Tropical Storm Meari brought rain to Tokyo on Saturday morning. At 5:00 a.m. EDT on Saturday the center of Tropical Storm Meari was located at latitude 35.4°N and longitude 139.2°E which put it about 90 miles (145 km) southwest of Tokyo, Japan. Meari was moving toward the northeast at 15 m.p.h. (24 km/h). The maximum sustained wind speed was 40 m.p.h. (65 km/h) and there were wind gusts to 50 m.p.h. (80 km/h). The minimum surface pressure was 998 mb.
Tropical Storm Meari brought rain to the region around Tokyo on Saturday morning. The heaviest rain was falling in bands in the eastern and southern parts of Meari’s circulation. Much of the heavier rain was falling south and east of Tokyo. Bands in the northern and western parts of the circulation consisted primarily of showers and lower clouds. The strongest winds were occurring along the coast of Honshu southeast of Tokyo.

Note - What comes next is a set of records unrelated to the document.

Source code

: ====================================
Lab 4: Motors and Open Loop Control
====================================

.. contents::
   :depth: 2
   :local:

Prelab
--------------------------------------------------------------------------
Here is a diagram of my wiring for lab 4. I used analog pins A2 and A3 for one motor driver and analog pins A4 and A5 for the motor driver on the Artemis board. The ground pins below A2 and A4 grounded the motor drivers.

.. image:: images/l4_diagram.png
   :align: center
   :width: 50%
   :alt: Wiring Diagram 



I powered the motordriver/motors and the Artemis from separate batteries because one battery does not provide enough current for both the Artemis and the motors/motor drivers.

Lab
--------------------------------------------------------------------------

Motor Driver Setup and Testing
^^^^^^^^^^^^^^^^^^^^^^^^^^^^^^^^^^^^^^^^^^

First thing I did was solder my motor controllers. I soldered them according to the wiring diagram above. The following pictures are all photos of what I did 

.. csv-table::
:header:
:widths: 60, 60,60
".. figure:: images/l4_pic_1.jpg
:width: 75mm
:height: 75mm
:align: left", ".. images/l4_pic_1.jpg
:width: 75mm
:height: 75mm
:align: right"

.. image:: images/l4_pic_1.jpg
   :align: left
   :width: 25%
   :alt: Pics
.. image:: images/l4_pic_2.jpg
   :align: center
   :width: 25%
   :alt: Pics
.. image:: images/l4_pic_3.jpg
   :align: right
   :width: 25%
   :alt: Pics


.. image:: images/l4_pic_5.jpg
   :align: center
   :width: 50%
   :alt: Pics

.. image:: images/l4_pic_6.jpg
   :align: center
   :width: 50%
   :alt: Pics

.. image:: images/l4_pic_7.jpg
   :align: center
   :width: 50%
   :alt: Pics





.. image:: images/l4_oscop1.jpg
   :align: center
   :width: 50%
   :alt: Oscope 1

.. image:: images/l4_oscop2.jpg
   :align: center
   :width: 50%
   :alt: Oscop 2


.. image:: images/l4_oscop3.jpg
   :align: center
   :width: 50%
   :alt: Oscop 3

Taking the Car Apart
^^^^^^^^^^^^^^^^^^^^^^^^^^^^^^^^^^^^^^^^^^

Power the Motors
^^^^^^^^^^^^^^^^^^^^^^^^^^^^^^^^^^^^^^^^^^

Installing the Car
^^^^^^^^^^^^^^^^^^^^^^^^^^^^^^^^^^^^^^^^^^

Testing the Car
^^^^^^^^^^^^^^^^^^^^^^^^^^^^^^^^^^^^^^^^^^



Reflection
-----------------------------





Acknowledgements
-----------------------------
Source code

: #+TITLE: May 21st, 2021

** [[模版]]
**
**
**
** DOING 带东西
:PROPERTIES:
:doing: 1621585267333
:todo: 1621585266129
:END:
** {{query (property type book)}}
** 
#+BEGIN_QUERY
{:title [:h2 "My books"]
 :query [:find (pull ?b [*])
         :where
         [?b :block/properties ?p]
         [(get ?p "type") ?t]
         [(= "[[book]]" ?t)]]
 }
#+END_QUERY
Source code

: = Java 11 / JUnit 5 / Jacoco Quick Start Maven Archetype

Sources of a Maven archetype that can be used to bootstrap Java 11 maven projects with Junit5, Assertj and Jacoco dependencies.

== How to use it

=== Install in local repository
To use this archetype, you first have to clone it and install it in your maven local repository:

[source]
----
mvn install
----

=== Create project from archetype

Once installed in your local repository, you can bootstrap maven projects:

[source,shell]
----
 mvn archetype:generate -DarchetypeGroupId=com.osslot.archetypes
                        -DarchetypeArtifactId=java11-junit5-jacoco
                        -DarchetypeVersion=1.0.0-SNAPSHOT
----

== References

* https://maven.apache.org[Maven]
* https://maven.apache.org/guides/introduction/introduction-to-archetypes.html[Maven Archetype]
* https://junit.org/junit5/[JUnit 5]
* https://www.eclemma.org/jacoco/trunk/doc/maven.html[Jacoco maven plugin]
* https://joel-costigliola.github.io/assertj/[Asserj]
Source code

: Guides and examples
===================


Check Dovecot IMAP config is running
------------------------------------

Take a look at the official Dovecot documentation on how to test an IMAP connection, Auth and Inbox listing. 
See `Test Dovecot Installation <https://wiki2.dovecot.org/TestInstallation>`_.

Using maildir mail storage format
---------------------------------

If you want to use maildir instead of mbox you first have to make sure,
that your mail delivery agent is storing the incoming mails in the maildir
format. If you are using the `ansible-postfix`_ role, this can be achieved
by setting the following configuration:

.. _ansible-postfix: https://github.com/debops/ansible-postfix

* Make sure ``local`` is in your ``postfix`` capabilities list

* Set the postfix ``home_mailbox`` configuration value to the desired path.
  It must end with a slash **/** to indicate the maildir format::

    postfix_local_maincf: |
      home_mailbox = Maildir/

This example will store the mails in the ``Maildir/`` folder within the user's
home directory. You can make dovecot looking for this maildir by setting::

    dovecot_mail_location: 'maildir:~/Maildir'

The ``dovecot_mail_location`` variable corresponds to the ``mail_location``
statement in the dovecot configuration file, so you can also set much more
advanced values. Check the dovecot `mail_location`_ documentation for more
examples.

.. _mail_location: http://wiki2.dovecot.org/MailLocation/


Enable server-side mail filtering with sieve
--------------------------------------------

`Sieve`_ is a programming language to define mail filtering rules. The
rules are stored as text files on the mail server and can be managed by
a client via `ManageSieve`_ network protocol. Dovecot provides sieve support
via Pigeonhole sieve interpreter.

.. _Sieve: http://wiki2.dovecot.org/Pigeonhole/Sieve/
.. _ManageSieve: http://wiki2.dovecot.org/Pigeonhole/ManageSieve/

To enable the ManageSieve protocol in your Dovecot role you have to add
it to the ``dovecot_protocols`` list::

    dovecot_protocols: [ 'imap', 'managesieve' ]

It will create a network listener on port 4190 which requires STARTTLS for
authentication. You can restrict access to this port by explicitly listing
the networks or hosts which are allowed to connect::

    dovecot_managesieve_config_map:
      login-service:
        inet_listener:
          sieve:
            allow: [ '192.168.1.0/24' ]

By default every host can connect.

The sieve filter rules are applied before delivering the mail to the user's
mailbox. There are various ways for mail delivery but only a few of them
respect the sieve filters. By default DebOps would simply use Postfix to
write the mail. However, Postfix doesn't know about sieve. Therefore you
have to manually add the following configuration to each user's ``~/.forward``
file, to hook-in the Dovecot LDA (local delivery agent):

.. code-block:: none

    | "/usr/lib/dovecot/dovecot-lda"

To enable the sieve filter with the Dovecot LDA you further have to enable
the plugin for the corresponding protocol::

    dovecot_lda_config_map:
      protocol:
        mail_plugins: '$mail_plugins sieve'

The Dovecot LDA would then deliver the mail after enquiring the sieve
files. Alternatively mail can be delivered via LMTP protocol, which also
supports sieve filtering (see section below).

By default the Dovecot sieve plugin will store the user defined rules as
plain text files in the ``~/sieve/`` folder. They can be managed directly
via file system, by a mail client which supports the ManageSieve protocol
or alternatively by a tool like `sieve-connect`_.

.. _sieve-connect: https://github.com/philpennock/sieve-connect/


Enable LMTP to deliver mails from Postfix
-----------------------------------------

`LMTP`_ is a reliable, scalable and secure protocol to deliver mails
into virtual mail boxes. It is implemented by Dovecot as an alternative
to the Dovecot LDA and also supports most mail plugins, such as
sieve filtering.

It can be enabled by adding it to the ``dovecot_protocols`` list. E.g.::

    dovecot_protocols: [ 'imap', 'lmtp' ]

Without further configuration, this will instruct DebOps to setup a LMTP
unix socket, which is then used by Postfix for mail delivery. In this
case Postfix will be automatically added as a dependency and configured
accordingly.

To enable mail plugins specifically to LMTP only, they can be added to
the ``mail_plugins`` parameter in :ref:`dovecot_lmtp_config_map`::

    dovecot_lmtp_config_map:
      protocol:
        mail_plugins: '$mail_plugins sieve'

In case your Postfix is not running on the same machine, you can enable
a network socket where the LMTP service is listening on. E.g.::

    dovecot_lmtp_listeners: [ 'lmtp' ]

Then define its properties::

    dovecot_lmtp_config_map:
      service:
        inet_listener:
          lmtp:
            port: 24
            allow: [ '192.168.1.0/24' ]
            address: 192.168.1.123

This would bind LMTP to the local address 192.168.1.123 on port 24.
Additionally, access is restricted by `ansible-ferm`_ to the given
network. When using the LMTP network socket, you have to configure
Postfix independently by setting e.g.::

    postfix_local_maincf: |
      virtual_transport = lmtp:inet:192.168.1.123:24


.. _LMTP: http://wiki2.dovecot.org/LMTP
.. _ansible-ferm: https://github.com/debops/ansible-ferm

Tropical Storm Meari was moving under the southern part of an upper level trough centered northwest of Japan. The upper level trough was producing southwesterly winds that were steering Meari toward the northeast. On its anticipated track Tropical Storm Meari will move east of Japan during the next 24 hours. The rain over Honshu will diminish when Meari moves away from the coast.
Tropical Storm Meari will move through an environment unfavorable for a tropical cyclone during the next several days. Meari will move over water where the Sea Surface Temperatures are colder than 26˚C. The upper level trough will continue to produce southwesterly winds that will blow toward the top of Meari’s circulation. Those winds will cause moderate vertical wind shear. The combination of colder Sea Surface Temperatures and moderate vertical wind shear could cause Tropical Storm Meari to make a transition to an extratropical cyclone during the next 48 hours. Meari could strengthen a little during the transition to an extatropical cyclone.